=== Provided data ===

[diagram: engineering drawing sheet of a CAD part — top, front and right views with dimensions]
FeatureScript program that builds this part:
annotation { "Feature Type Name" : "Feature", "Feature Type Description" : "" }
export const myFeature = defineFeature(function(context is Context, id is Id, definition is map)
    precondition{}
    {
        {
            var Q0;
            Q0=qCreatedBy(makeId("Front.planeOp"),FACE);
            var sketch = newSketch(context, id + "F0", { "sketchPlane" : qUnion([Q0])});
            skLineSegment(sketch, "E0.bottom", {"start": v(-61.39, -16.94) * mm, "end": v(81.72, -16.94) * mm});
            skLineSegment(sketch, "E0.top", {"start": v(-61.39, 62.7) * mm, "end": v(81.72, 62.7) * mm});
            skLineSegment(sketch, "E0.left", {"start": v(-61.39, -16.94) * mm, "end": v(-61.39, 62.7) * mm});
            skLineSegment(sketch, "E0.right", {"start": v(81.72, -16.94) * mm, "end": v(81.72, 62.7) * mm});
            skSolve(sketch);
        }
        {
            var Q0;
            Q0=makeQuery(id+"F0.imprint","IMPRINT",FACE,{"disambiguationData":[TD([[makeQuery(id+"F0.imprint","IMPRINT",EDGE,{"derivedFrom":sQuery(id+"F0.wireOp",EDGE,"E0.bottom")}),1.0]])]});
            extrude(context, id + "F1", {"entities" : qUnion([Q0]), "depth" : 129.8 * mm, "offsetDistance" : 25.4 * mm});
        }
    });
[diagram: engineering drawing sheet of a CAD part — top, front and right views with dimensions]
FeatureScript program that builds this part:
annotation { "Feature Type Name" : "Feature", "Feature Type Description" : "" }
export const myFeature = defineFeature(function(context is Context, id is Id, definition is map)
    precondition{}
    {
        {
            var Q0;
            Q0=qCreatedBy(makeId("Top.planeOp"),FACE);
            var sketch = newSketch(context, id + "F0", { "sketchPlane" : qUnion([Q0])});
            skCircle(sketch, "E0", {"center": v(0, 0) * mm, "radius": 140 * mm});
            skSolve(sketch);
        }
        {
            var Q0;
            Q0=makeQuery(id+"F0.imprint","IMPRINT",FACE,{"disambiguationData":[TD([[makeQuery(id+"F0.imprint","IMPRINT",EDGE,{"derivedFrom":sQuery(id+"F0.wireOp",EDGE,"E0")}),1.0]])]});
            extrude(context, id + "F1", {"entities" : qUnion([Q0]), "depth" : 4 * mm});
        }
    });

=== Your objective ===
List every line of the records above that contains the string "extrude", copying each one in full.

=== Exercise answer ===
            extrude(context, id + "F1", {"entities" : qUnion([Q0]), "depth" : 129.8 * mm, "offsetDistance" : 25.4 * mm});
            extrude(context, id + "F1", {"entities" : qUnion([Q0]), "depth" : 4 * mm});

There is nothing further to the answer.